-- Data provided follows --
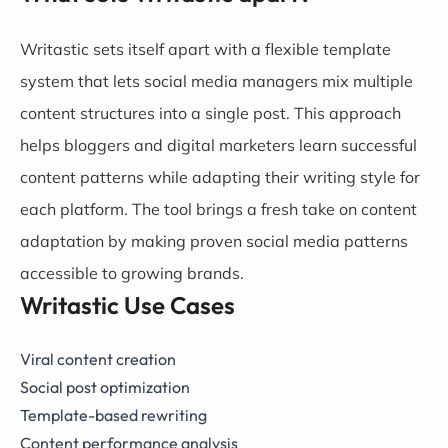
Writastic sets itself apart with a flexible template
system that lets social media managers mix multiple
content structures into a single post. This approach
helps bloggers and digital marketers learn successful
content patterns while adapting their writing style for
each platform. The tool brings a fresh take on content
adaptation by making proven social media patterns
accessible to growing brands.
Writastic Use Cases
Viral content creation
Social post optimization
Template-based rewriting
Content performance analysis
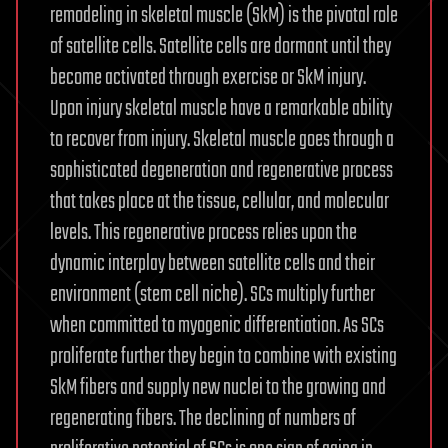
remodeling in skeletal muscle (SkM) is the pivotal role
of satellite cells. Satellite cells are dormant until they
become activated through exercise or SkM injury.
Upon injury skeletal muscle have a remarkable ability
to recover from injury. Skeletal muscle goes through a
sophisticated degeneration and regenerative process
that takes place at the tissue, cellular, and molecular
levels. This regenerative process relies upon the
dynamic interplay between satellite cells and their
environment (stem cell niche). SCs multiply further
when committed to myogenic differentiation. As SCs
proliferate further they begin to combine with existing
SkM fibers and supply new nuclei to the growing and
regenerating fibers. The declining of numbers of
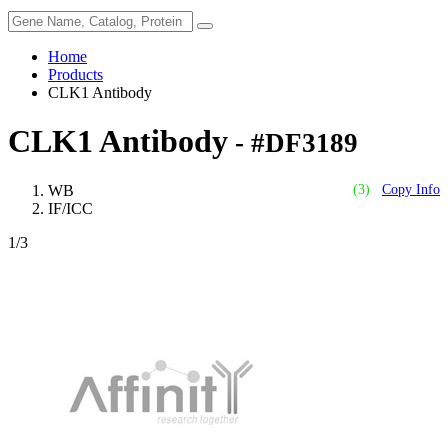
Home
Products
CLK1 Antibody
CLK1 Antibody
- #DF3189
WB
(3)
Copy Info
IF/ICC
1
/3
-- Data provided concluded --
-- Data provided follows --
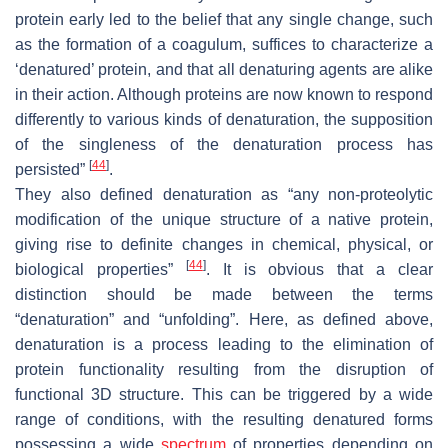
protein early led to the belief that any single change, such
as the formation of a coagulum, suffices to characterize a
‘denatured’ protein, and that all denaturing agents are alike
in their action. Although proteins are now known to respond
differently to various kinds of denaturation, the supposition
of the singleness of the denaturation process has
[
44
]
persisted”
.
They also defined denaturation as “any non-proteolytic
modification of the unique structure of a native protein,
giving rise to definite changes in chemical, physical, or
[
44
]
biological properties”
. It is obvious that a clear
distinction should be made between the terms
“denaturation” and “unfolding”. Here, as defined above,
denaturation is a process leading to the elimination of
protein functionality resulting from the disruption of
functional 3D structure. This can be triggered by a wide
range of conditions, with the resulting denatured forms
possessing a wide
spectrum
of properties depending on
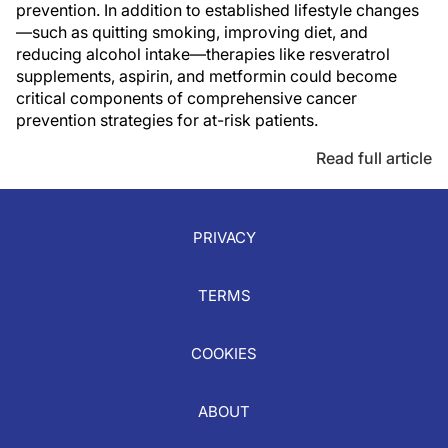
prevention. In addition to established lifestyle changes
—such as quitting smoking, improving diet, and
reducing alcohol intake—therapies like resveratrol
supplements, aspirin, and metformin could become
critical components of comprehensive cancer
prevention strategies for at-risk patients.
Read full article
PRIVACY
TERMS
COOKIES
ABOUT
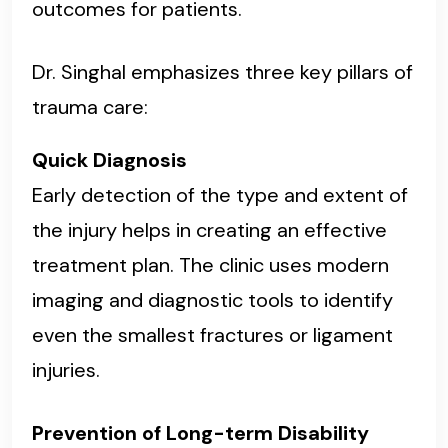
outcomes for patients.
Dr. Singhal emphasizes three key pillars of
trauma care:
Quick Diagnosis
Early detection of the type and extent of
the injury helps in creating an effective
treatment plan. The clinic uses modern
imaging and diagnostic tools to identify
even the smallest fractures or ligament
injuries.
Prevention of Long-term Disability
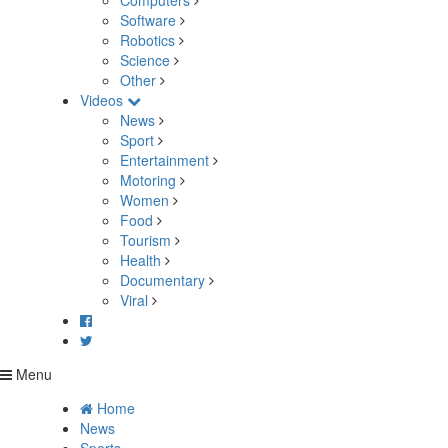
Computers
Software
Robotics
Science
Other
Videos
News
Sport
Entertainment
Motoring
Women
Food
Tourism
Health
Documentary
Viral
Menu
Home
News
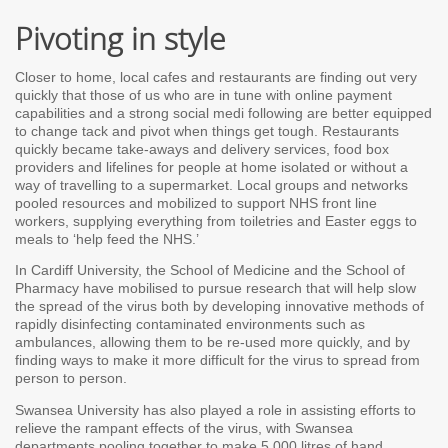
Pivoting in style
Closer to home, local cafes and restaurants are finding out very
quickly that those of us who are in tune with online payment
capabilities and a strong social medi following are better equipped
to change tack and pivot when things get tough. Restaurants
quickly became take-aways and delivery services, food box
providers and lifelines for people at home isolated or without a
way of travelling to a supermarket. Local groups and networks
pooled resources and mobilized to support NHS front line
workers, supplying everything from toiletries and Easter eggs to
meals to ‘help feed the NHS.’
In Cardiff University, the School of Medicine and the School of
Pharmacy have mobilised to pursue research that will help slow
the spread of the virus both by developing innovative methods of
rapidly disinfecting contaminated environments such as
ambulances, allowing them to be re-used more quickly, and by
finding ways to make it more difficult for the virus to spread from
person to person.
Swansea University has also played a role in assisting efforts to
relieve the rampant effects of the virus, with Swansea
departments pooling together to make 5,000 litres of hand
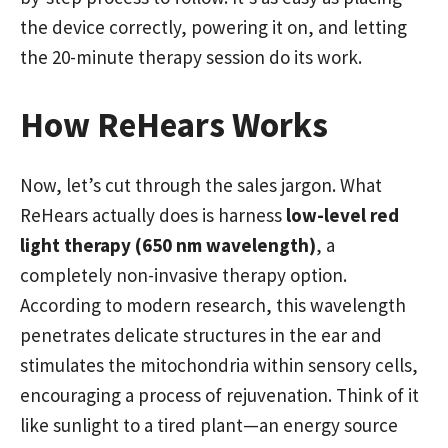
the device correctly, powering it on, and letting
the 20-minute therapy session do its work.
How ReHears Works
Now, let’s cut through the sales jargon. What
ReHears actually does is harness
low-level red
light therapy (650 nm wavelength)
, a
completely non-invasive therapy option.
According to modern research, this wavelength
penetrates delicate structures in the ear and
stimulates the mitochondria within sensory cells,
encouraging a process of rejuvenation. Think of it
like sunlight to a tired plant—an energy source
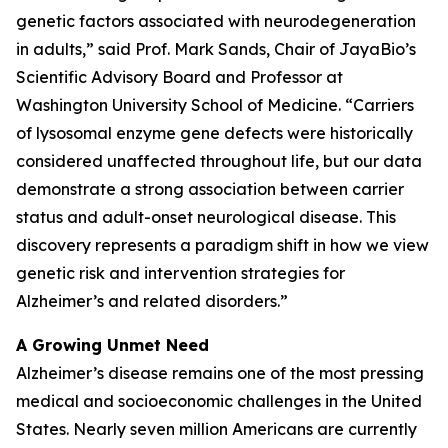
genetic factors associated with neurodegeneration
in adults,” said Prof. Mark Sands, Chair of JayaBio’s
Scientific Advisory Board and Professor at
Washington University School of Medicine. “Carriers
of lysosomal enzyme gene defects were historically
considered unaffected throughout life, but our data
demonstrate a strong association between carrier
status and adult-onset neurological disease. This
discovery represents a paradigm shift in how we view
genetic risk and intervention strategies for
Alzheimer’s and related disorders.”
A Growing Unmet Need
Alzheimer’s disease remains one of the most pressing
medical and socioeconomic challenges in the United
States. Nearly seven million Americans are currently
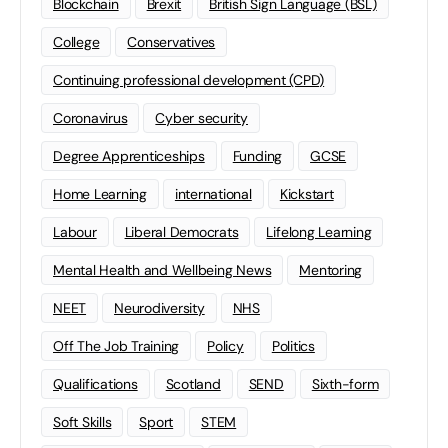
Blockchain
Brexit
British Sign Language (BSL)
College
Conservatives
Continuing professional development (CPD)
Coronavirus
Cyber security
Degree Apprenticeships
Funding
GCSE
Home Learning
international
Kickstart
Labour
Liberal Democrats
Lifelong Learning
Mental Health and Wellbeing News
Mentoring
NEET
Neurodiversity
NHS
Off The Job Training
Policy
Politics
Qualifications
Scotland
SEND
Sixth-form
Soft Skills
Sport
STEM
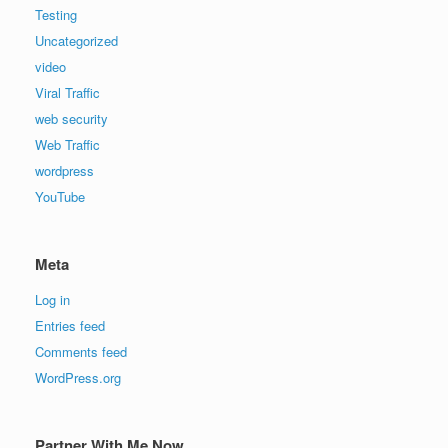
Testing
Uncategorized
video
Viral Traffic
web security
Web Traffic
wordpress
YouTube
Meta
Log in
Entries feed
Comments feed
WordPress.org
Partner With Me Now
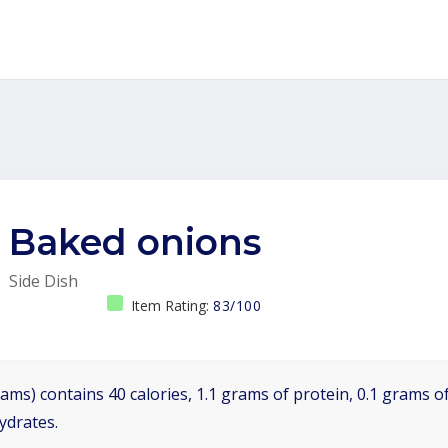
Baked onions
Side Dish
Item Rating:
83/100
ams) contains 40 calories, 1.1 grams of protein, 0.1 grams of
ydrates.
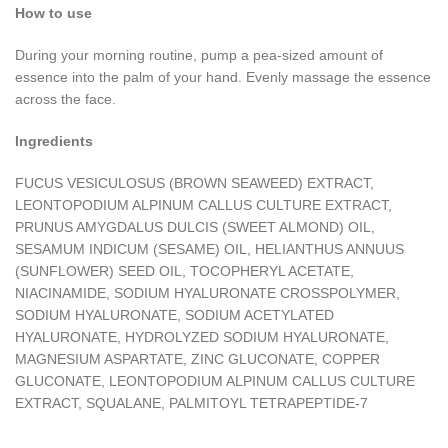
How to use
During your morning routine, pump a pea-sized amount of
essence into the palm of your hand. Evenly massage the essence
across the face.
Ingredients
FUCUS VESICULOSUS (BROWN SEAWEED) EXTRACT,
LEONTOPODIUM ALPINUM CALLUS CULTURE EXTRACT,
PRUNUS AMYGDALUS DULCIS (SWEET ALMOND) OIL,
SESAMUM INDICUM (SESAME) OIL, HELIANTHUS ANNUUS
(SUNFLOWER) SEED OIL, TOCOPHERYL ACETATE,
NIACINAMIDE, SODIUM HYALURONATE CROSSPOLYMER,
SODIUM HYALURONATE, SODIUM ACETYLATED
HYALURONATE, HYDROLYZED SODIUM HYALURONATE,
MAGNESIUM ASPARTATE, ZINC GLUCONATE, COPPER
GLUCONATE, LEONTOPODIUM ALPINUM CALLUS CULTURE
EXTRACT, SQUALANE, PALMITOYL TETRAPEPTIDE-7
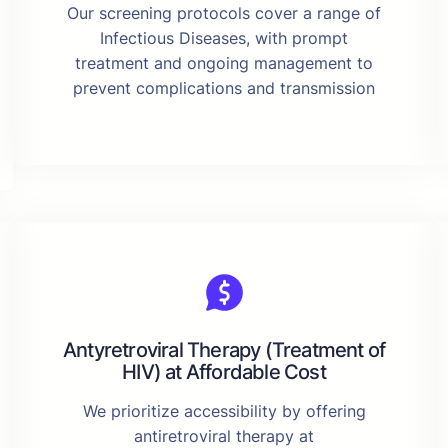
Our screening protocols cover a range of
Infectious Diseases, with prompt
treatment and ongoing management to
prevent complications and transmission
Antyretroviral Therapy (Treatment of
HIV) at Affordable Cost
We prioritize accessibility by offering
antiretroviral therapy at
-- Data provided concluded --
## Instructions for the task
Could you set down, word for word, only the lines above from the line with "Writastic sets itself" to the line with "each platform. The", including both?

## Exercise solution
Writastic sets itself apart with a flexible template
system that lets social media managers mix multiple
content structures into a single post. This approach
helps bloggers and digital marketers learn successful
content patterns while adapting their writing style for
each platform. The tool brings a fresh take on content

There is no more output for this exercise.